Now that these distinctions are in place, we are ready to dive into how these tie together when it comes to smoke testing.
Smoke Testing
When deployment is complete and readiness checks report success, then it is time to do the final smoke test verifying system behavior.
If the readiness check or health check performs operations similar to what a user would do (e.g. hit the service from the external domain address) - then the minimal smoke test suite is merely conducting a verification that the state is as expected by issuing a GET request against that target domain adress.
If the checks up until now are based on self-reporting, then a successful smoke test suite should access and verify the system the same way a user would. You are basically writing an external auditor. This is also where it might be confusing, and indeed code-reuse from readiness checks is to some extent practical.
The more advanced suite will conduct a series of automated fake operations similar to acceptance tests to verify the system also works with the different components when put to actual work. These will mimic transaction or code-paths through the deployed stack. A simple login operation will not only check the HTTP endpoint, but possibly backend API calls and the underlying DBMS.
A final note is that most systems are not deployed just once. Throughout the build process they are usually deployed multiple times over in testing or staging environments. The scope, and perhaps difficulty, of smoke tests is to identify functionality that deals with verifying the actually deployment, i.e. to apply the same set of test equally throughout different deployments as they mature, such that potential errors are detected early in the process and not post-release.
Resources and Recommended Reading
The content is based on hard earned experience, lessons from seniors I have worked with, guided by these works by giants that stand out in memory
- Release It, Michael T Nygaard - Architecture and Site Reliability Engineering before there was such a team
- Continuous Delivery, Dave Farley and Jez Humble - How to deliver quality software, fast.

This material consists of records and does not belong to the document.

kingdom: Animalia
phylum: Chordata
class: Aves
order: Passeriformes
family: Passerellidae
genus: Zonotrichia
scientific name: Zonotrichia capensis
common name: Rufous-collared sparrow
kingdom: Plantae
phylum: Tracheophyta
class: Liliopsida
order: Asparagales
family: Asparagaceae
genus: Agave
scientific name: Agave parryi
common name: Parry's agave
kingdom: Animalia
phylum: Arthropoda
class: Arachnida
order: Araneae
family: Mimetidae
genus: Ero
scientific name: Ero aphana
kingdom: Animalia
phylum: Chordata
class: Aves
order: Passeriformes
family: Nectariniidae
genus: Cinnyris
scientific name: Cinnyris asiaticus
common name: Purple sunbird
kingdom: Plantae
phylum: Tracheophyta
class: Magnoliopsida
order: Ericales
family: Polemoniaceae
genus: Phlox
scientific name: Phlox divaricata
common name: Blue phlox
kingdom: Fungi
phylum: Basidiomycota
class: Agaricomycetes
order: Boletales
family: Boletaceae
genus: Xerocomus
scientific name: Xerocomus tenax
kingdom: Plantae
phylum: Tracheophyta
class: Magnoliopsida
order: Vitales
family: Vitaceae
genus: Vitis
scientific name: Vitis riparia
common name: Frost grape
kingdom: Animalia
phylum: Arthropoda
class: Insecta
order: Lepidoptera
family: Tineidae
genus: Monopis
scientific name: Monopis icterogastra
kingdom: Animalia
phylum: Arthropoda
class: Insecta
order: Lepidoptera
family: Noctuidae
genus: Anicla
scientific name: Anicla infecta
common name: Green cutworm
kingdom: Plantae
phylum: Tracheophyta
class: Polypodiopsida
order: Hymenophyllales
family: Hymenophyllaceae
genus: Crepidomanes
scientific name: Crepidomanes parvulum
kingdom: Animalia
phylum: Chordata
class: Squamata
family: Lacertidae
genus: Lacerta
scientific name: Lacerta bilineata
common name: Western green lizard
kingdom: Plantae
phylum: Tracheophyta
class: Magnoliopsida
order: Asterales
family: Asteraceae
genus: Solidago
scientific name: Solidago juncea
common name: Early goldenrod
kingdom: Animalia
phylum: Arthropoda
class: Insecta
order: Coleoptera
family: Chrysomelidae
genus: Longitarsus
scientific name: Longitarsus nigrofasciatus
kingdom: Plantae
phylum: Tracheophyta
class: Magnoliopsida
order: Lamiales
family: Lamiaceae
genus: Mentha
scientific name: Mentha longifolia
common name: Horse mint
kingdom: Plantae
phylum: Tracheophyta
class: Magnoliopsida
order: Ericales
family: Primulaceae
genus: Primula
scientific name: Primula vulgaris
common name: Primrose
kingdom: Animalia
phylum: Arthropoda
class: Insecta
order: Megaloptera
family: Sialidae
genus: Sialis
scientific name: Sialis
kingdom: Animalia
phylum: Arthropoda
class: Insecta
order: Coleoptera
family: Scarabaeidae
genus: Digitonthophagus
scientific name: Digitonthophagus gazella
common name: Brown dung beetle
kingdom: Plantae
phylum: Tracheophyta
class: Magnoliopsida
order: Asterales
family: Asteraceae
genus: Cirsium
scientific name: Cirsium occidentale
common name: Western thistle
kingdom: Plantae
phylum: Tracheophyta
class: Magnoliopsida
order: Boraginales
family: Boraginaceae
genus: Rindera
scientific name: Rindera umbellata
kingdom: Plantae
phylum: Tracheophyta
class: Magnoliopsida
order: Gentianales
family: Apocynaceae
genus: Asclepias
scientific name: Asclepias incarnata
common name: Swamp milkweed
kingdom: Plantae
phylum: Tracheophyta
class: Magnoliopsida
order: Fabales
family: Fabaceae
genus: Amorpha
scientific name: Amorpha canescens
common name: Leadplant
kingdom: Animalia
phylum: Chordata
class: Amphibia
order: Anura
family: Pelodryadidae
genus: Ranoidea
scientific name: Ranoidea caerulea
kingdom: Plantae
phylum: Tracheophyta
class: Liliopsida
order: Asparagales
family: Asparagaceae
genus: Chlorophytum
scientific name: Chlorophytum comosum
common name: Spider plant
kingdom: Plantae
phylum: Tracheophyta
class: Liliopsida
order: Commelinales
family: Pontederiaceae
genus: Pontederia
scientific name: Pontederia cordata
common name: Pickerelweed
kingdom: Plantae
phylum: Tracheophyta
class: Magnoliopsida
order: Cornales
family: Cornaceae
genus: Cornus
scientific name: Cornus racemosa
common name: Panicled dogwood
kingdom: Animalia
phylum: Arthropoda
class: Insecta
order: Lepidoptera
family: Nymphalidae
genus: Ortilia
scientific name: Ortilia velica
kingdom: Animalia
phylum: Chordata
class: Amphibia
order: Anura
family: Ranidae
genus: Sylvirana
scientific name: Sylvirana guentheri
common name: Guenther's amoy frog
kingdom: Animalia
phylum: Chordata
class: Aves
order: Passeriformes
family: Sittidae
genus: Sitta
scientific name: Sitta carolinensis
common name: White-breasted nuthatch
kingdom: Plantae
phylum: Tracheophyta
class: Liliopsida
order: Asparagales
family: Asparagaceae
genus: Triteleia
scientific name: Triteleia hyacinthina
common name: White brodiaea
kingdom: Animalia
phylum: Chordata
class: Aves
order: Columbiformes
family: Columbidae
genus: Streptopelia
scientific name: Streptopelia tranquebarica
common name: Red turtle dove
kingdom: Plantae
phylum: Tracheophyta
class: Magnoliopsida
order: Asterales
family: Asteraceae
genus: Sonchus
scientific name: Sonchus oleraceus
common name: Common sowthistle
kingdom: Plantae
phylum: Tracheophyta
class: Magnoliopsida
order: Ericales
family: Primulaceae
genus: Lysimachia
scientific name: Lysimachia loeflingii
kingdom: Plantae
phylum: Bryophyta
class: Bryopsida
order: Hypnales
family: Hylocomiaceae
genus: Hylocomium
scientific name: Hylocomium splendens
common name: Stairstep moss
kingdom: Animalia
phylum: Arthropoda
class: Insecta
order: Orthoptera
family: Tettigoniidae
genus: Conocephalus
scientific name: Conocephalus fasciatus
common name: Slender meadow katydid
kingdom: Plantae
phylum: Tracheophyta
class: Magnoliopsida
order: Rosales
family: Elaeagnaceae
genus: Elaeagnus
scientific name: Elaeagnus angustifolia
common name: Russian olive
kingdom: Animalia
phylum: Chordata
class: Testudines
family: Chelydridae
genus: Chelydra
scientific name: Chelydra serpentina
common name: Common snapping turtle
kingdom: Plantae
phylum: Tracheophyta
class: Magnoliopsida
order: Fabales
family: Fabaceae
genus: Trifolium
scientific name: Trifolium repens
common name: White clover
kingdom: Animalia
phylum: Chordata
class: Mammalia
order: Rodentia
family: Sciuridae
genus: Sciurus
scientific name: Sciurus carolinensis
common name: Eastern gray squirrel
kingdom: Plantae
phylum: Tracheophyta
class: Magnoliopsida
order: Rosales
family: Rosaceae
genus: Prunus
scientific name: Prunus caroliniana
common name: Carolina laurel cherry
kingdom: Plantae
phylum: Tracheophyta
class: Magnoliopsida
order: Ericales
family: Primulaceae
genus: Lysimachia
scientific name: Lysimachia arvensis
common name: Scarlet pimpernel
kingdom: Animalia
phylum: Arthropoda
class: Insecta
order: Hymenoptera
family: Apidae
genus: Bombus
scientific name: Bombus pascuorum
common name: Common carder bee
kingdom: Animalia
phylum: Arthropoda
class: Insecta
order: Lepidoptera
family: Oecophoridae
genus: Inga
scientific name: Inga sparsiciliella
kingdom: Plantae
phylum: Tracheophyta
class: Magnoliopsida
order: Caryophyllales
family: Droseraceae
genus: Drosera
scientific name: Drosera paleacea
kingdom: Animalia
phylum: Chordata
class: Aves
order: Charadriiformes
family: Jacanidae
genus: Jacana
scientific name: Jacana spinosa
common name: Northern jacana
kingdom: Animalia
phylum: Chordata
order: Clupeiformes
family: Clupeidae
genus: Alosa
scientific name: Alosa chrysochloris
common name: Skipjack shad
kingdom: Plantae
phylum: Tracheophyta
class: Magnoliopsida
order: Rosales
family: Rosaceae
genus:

I think that is even the tagline of this book.
- Practical Monitoring, Mike Julian - More concrete definitions and low-level strategies for operations including process building.
- Building Evolutionary Architectures, Neal Ford, Rebecca Parsons, Patrick Kua, Pramod Sadalage - Designing and building software systems in an agile way, guided by instrumentation, data driven observations and user needs/business value to feed the cycle.
Wrapping Up
Even small teams witness terminology confusion and overloading of terms. As the number of actors grow, so does this problem.
What we name things is not important, what we mean by those names is.
Verifying the system after deployment is an important step for any product and from this post it should easy to define the validation strategy from a common baseline using smoke tests and on-going health checks.